**Task requirements:** Could you print the full listing below, keeping each line identical?

**Exercise material:**
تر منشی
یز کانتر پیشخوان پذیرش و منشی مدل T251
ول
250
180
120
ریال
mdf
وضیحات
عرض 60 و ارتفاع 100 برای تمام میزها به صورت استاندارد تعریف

**Result of the task:**
تر منشی
یز کانتر پیشخوان پذیرش و منشی مدل T251
ول
250
180
120
ریال
mdf
وضیحات
عرض 60 و ارتفاع 100 برای تمام میزها به صورت استاندارد تعریف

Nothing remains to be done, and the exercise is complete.